====== Data for processing

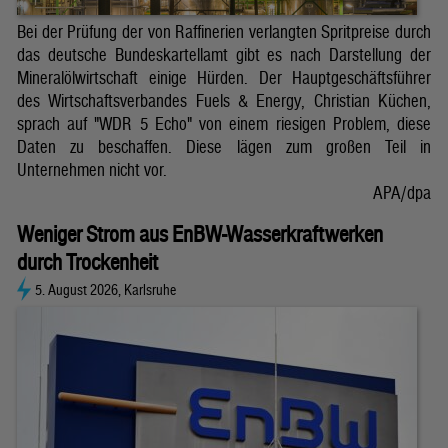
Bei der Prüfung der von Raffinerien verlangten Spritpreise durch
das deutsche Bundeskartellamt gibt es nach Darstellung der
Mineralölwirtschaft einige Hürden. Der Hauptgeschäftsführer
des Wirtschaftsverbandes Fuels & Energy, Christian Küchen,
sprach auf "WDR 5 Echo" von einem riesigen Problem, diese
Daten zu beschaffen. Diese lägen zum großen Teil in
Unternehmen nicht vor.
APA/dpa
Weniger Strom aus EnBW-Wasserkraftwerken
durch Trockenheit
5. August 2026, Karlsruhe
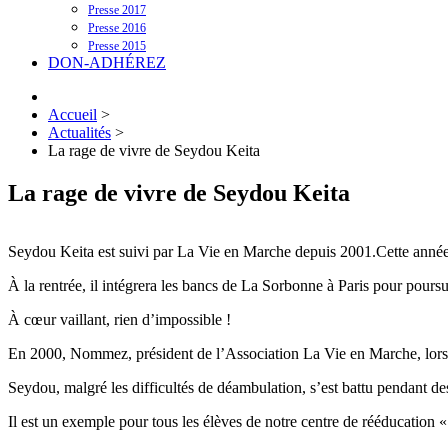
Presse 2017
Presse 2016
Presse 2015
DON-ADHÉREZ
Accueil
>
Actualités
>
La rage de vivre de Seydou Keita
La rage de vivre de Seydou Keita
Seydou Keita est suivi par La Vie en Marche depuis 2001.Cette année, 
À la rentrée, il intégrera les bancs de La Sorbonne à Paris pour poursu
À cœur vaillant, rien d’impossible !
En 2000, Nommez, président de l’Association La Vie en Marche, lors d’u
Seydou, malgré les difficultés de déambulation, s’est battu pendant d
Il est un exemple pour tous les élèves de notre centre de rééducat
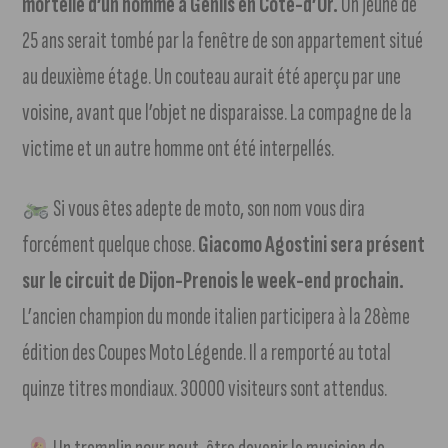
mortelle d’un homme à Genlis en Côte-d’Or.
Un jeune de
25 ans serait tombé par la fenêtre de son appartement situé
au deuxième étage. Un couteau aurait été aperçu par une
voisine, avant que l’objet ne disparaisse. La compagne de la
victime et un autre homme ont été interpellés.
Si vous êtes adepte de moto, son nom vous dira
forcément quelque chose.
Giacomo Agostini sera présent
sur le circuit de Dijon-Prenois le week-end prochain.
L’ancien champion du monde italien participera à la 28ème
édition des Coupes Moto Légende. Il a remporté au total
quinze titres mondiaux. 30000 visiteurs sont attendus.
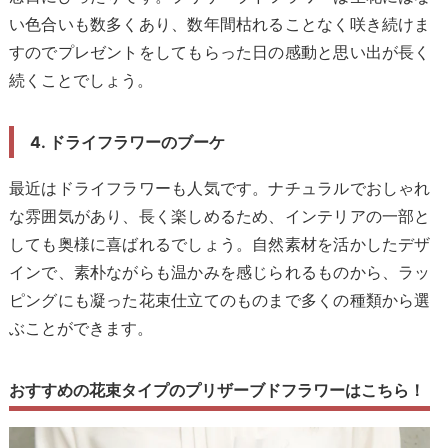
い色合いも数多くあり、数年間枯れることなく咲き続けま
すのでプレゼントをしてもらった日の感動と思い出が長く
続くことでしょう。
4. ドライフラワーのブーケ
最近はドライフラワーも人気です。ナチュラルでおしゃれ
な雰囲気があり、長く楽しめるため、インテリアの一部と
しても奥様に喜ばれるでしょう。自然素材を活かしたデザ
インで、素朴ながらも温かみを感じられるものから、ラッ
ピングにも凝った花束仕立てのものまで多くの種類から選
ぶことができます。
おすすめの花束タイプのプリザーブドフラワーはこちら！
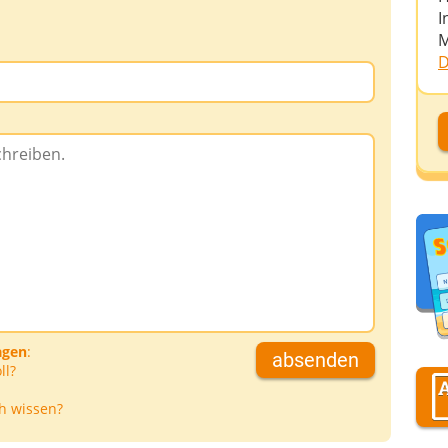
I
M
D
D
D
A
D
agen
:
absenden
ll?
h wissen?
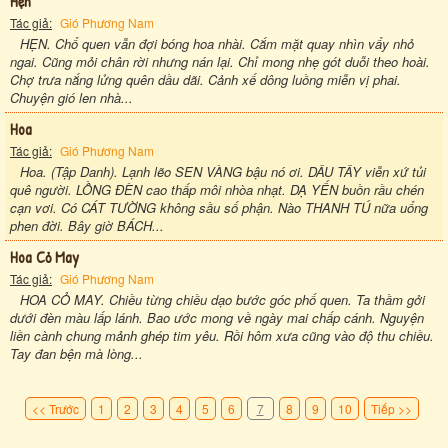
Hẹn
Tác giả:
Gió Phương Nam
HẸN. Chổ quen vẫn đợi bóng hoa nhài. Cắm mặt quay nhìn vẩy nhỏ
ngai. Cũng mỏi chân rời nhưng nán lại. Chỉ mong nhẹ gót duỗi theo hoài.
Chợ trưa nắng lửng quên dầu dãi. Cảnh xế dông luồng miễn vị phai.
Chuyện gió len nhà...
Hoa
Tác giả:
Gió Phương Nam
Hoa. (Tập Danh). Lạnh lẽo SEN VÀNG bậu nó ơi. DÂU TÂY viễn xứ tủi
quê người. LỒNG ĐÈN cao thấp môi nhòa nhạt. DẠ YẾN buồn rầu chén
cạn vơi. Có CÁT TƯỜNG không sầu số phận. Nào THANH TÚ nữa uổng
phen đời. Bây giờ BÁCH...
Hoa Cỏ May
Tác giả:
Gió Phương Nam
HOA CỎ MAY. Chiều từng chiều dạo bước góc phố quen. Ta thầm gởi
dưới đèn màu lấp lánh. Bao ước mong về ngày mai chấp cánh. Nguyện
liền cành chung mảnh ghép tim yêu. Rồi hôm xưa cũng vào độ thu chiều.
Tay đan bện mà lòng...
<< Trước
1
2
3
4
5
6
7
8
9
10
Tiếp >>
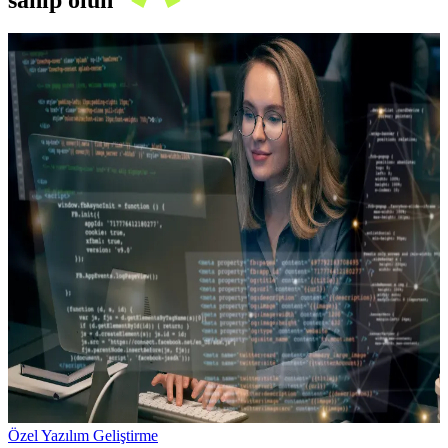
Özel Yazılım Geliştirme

============

» **Problem statement**:
Count the lines above that contain the string "Presse", and give only the number.

» **Solution**:
3